Internally, Hudbay has since 2012 employed a full-time Aboriginal Liaison Officer (ALO) to coordinate efforts and facilitate dialogue with First Nations communities.
“We’re in regular contact through meetings, school presentations, open houses and mine tours,” says Winton. “We’re also in the development stage of working on joint initiatives related to employment.”
Winton says the ALO also plays a mentoring role with new and existing Aboriginal employees.
“Some of our Aboriginal employees have been at Hudbay for 10, 15 or even 20 years,” he adds. “We’re working to create mentoring relationships between them and new hires as well.”
To ensure a proper understanding of First Nations culture, Hudbay managers have participated in workshops that cover historical and contemporary issues relating to Aboriginal people in Canada.
“Every workforce is made up of different groups with different values, expectations and life experiences,” Winton says. “Our managers benefit from having insight into that.”
Whether Hudbay has been successful in incorporating Aboriginals into its workforce is open to interpretation.
Of Hudbay’s 1,460 northern Manitoba employees, 190 – or 13 per cent – have self-declared as Aboriginal. The actual number could be higher given that self-declaration is by law voluntary.
On the one hand, that figure is nearly double the percentage of Aboriginal people working in the Canadian mining industry as a whole. As of 2012, that figure stood at 7.5 per cent, according to the Mining Association of Canada.
On the other hand, Hudbay’s figure does not mirror the demographic makeup of the region in which the company’s Manitoba division operates.
According to Statistics Canada, 19 per cent of residents in Flin Flon (Manitoba portion only), Creighton and Denare Beach were Aboriginal as of 2011.

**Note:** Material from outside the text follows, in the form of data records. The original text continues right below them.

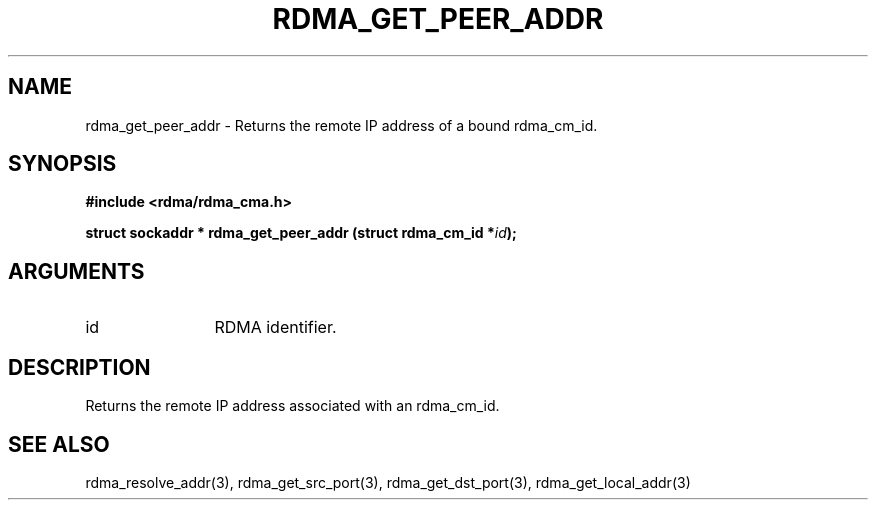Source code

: .TH "RDMA_GET_PEER_ADDR" 3 "2007-05-15" "librdmacm" "Librdmacm Programmer's Manual" librdmacm
.SH NAME
rdma_get_peer_addr \- Returns the remote IP address of a bound rdma_cm_id.
.SH SYNOPSIS
.B "#include <rdma/rdma_cma.h>"
.P
.B "struct sockaddr *" rdma_get_peer_addr
.BI "(struct rdma_cm_id *" id ");"
.SH ARGUMENTS
.IP "id" 12
RDMA identifier.
.SH "DESCRIPTION"
Returns the remote IP address associated with an rdma_cm_id.
.SH "SEE ALSO"
rdma_resolve_addr(3), rdma_get_src_port(3), rdma_get_dst_port(3),
rdma_get_local_addr(3)
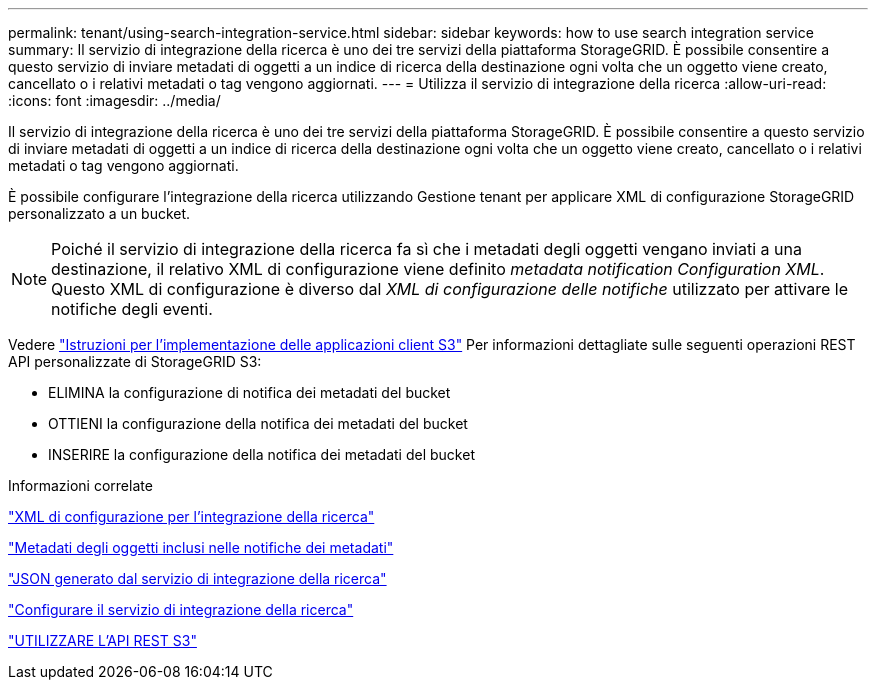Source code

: ---
permalink: tenant/using-search-integration-service.html 
sidebar: sidebar 
keywords: how to use search integration service 
summary: Il servizio di integrazione della ricerca è uno dei tre servizi della piattaforma StorageGRID. È possibile consentire a questo servizio di inviare metadati di oggetti a un indice di ricerca della destinazione ogni volta che un oggetto viene creato, cancellato o i relativi metadati o tag vengono aggiornati. 
---
= Utilizza il servizio di integrazione della ricerca
:allow-uri-read: 
:icons: font
:imagesdir: ../media/


[role="lead"]
Il servizio di integrazione della ricerca è uno dei tre servizi della piattaforma StorageGRID. È possibile consentire a questo servizio di inviare metadati di oggetti a un indice di ricerca della destinazione ogni volta che un oggetto viene creato, cancellato o i relativi metadati o tag vengono aggiornati.

È possibile configurare l'integrazione della ricerca utilizzando Gestione tenant per applicare XML di configurazione StorageGRID personalizzato a un bucket.


NOTE: Poiché il servizio di integrazione della ricerca fa sì che i metadati degli oggetti vengano inviati a una destinazione, il relativo XML di configurazione viene definito _metadata notification Configuration XML_. Questo XML di configurazione è diverso dal _XML di configurazione delle notifiche_ utilizzato per attivare le notifiche degli eventi.

Vedere link:../s3/index.html["Istruzioni per l'implementazione delle applicazioni client S3"] Per informazioni dettagliate sulle seguenti operazioni REST API personalizzate di StorageGRID S3:

* ELIMINA la configurazione di notifica dei metadati del bucket
* OTTIENI la configurazione della notifica dei metadati del bucket
* INSERIRE la configurazione della notifica dei metadati del bucket


.Informazioni correlate
link:configuration-xml-for-search-configuration.html["XML di configurazione per l'integrazione della ricerca"]

link:object-metadata-included-in-metadata-notifications.html["Metadati degli oggetti inclusi nelle notifiche dei metadati"]

link:json-generated-by-search-integration-service.html["JSON generato dal servizio di integrazione della ricerca"]

link:configuring-search-integration-service.html["Configurare il servizio di integrazione della ricerca"]

link:../s3/index.html["UTILIZZARE L'API REST S3"]
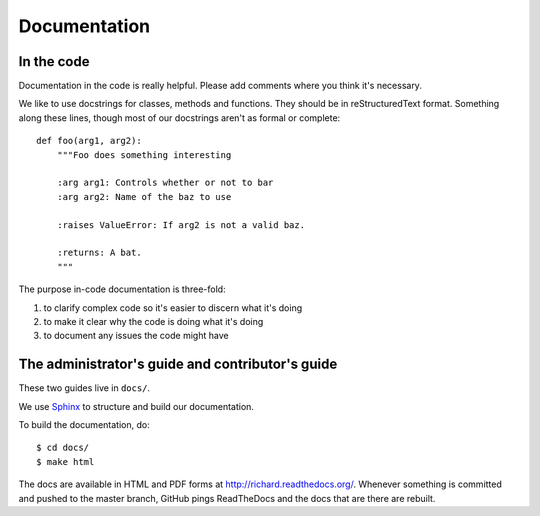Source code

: ===============
 Documentation
===============

In the code
===========

Documentation in the code is really helpful. Please add comments where
you think it's necessary.

We like to use docstrings for classes, methods and functions. They
should be in reStructuredText format. Something along these lines,
though most of our docstrings aren't as formal or complete::

    def foo(arg1, arg2):
        """Foo does something interesting

        :arg arg1: Controls whether or not to bar
        :arg arg2: Name of the baz to use

        :raises ValueError: If arg2 is not a valid baz.

        :returns: A bat.
        """

The purpose in-code documentation is three-fold:

1. to clarify complex code so it's easier to discern what it's doing
2. to make it clear why the code is doing what it's doing
3. to document any issues the code might have


The administrator's guide and contributor's guide
=================================================

These two guides live in ``docs/``.

We use `Sphinx <http://sphinx.pocoo.org/>`_ to structure and build our
documentation.

To build the documentation, do::

    $ cd docs/
    $ make html

The docs are available in HTML and PDF forms at
`<http://richard.readthedocs.org/>`_. Whenever something is committed
and pushed to the master branch, GitHub pings ReadTheDocs and the docs
that are there are rebuilt.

Anecdotal evidence suggests the actual figure is notably higher and growing. Figures for Snow Lake are not available.
Just last year, David Garofalo, president and CEO of Hudbay, predicted the company’s Manitoba workforce would in time be more than half Aboriginal.
“Inevitably, given the demographics in northern Manitoba, I would say in due course the majority of our workforce will have to come from First Nations,” Garofalo told The Reminder. “So it is absolutely in our economic interests, and theirs, to have a very strong relationship.”
Winton did not put a percentage on Hudbay’s future Aboriginal workforce, but he does anticipate it will go up.
“Hudbay prioritizes hiring people from nearby communities, and, when necessary, help them gain the skills they need to qualify for jobs with us or in the larger employment market,” he says. “In Manitoba, we are partnering with several organizations to recruit and train local Aboriginal candidates for jobs. So it’s reasonable to expect Aboriginals will increasingly become part of Hudbay’s workforce.”
Like Garofalo, Winton agrees with the importance of pursuing additional Aboriginal employees.
“Hudbay’s success is determined in part by the success of the communities around us and of the people who live in those communities,” Winton says. “One of the challenges of mining in a remote or distant location is attraction and retention. It’s common sense to develop your workforce with the people already living where you’re working.”